TASK
Exactly the line with "reo electrónico" and the lines that follow it, through the closing line of the entries, should be restated, with nothing left out or added.
== AVAILABLE DATA ==
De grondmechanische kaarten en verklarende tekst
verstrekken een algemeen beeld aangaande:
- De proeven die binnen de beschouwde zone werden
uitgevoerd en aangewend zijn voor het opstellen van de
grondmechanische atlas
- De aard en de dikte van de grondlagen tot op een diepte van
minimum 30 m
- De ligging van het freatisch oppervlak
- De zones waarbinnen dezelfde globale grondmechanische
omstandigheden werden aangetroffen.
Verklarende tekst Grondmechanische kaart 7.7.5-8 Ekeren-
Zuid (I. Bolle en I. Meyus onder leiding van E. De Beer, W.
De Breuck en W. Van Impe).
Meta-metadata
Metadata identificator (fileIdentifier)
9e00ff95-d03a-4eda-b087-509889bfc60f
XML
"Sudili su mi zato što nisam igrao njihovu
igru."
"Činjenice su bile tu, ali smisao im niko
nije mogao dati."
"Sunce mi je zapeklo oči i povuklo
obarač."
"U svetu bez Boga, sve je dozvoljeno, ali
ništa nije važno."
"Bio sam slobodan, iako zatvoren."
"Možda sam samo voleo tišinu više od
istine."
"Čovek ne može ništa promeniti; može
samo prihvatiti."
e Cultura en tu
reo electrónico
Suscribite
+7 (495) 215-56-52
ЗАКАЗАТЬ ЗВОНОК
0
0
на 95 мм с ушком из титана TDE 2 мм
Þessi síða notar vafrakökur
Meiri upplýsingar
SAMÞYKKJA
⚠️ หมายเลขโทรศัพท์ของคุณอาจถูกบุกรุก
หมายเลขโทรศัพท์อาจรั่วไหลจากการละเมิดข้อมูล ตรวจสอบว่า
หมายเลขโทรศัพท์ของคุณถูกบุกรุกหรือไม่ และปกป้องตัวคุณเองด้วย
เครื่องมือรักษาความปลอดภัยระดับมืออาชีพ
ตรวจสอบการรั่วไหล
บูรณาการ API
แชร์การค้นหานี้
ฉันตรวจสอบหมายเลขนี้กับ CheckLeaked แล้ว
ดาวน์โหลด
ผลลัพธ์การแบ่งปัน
===
ANSWER FOR THE TASK
reo electrónico
Suscribite
+7 (495) 215-56-52
ЗАКАЗАТЬ ЗВОНОК
0
0
на 95 мм с ушком из титана TDE 2 мм
Þessi síða notar vafrakökur
Meiri upplýsingar
SAMÞYKKJA
⚠️ หมายเลขโทรศัพท์ของคุณอาจถูกบุกรุก
หมายเลขโทรศัพท์อาจรั่วไหลจากการละเมิดข้อมูล ตรวจสอบว่า
หมายเลขโทรศัพท์ของคุณถูกบุกรุกหรือไม่ และปกป้องตัวคุณเองด้วย
เครื่องมือรักษาความปลอดภัยระดับมืออาชีพ
ตรวจสอบการรั่วไหล
บูรณาการ API
แชร์การค้นหานี้
ฉันตรวจสอบหมายเลขนี้กับ CheckLeaked แล้ว
ดาวน์โหลด
ผลลัพธ์การแบ่งปัน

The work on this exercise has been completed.